Fatima willed herself not to look at Scheherazade. “I’m divorced, so stop calling me Mrs. Abdullah,” Fatima said to Decimal. “You can call me Tayta, but not too often.”
“Okay,” Decimal agreed.
Fatima motioned for the girl to sit next to her on the cedar chest and took the album from her, careful not to dislodge the pouch from her lap. Fatima turned to a picture of three little girls and two boys dressed in Arabic folkloric clothes. “Hala is from the time when my children dreamed of prescribing drugs, not taking them. That’s Hala—your Gran, as you say— and her sister Nadia outside the mosque on Joy Road. The girl with the bowed head and shiny shoes is Miriam. These two here are my boys, Laith and Riyad. Detroit built the mosque the year after Nadia was born, and they even brought a sheikh from Lebanon. We prayed there once a year.”

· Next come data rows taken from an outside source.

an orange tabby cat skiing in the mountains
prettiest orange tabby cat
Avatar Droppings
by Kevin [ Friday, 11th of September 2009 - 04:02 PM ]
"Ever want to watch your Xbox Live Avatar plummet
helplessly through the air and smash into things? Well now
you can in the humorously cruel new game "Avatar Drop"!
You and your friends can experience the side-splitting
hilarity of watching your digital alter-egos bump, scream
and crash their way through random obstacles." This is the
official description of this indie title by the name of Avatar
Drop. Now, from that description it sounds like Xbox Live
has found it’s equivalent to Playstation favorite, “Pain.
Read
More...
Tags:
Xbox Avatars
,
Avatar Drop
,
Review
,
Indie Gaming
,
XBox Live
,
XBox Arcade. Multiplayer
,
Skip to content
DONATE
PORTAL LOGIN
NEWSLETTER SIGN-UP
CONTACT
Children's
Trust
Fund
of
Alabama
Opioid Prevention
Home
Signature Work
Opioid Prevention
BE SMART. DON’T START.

“How come you only went once a year? I thought you were supposed to pray five times a day,” Decimal asked. Fatima ignored Scheherazade’s laughter from the other side.
“Do you pray five times a day?” Fatima inquired.

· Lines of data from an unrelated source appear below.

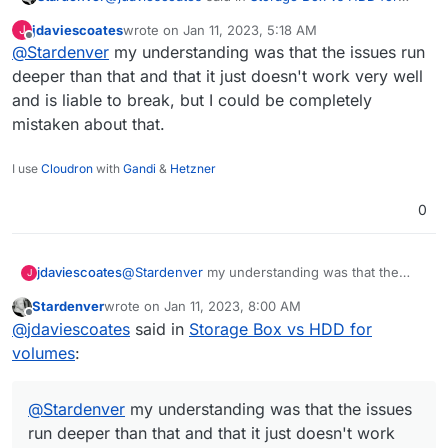
volumes
:
jdaviescoates
wrote on
Jan 11, 2023, 5:18 AM
J
last edited by
Offline
@
Stardenver
my understanding was that the issues run
@
Stardenver
said in
Storage Box vs HDD for
volumes
:
deeper than that and that it just doesn't work very well
Not really. Its useless within Nexloud as your
and is liable to break, but I could be completely
hoster could still access your installation or even
use nextcloud encryption
mistaken about that.
get his hands on your encryption keys. But it
So everyone with access to your server could
prevents external storage providers from looking
somehow read your files, but external storages like
into your files.
Google Drive, AWS, Dropbox, etc don't have
Its a solution to protect your "outsourced" files and
I use
Cloudron
with
Gandi
&
Hetzner
I've read elsewhere on here that using
access to your server files and keys and therefor
not those that are stored directly on your server.
Nextcloud encryption is a bad move because
can't spy onto your files. So it prevents Google and
apparently "it's a joke"
0
Co from reading your files.
jdaviescoates
@
Stardenver
my understanding was that the
J
issues run deeper than that and that it just
Stardenver
wrote on
Jan 11, 2023, 8:00 AM
doesn't work very well and is liable to break, but
last edited by
Offline
@
jdaviescoates
said in
Storage Box vs HDD for
I could be completely mistaken about that.
volumes
:
@
Stardenver
my understanding was that the issues
run deeper than that and that it just doesn't work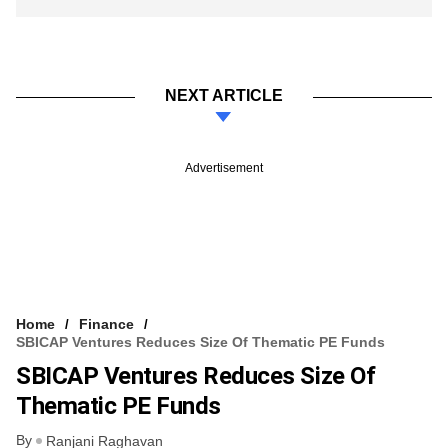
NEXT ARTICLE
Advertisement
Home
Finance
SBICAP Ventures Reduces Size Of Thematic PE Funds
SBICAP Ventures Reduces Size Of
Thematic PE Funds
By
Ranjani Raghavan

“I’m only one-fourth Muslim,” Decimal said. “I’m 50 percent Christian and 25 percent Taoist. My mom says I can pick whatever one I want or become a Hindu because they don’t eat beef, which I don’t digest so well. All I know is I can’t be all of them ’cause I’d be so busy praying, I
wouldn’t have time to do anything else—five times a day and stuff for the Muslims, trekking to church every Sunday and all the saint holidays for Christians, and going back to China to my ancestors’ shrine every time I did something bad or needed a little luck and stuff.”
After listening to yet another story with too many words, Fatima decided it would be best to cut the girl off and get right to her schooling. She motioned to the girl to open the Koran to the first page.
“
Bismillah al Rahman al Rahem
,” Fatima began. “In the name of God the most merciful.”
FROM UNDER THE
fig tree, Scheherazade saw Fatima turn her head to the window for the second time. When she did not see Scheherazade, her face softened, almost as if she were relieved to have no choice but to look at the girl.

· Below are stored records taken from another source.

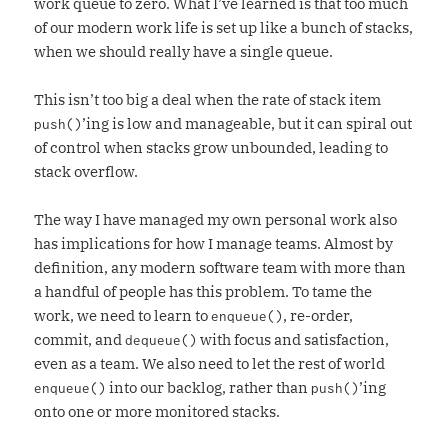
work queue to zero. What I’ve learned is that too much
of our modern work life is set up like a bunch of stacks,
when we should really have a single queue.
This isn’t too big a deal when the rate of stack item
’ing is low and manageable, but it can spiral out
push()
of control when stacks grow unbounded, leading to
stack overflow.
The way I have managed my own personal work also
has implications for how I manage teams. Almost by
definition, any modern software team with more than
a handful of people has this problem. To tame the
work, we need to learn to
, re-order,
enqueue()
commit, and
with focus and satisfaction,
dequeue()
even as a team. We also need to let the rest of world
into our backlog, rather than
’ing
enqueue()
push()
onto one or more monitored stacks.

Scheherazade left, flying over a desert pitted with cactus and big petrol caravans and even bigger signs with men in cowboy hats and women in nearly nothing at all until suddenly a city rose out of the vast desert. It had more blinking lights than there seemed to be stars in the universe and colorful machines that clanged more than a troupe of court jesters dancing in their wooden shoes. There was no sun or moon to see from inside these palaces and monuments once glimpsed in Paris, Venice, and Luxor but never in such perfect condition. She had been born more than a thousand years after Ramses II ruled the real Luxor, and she was happy to see this new one before it, too, disappeared into history, as had so many wonders in her lifetime.
She floated in and out of green velvet tables with bright red chips, moving statues, and musical fountains. Finally, she reached a spot with little flashy adornment—aside from a long table for drinking and one of those televisions with Fatima’s ESPN playing. Next to the cash register at the drinking circle, Scheherazade saw a photo she easily recognized: Fatima in her wedding dress. At the long table in front of the photo, Bassam let out another burp as he took a gulp from his glass.
Before sitting down next to Bassam, Scheherazade opened her gilded silver compact and checked her kohl in the mirror. In her rear view, she observed that even though he barely smiled, there was no mistaking the beauty of Bassam’s dimple.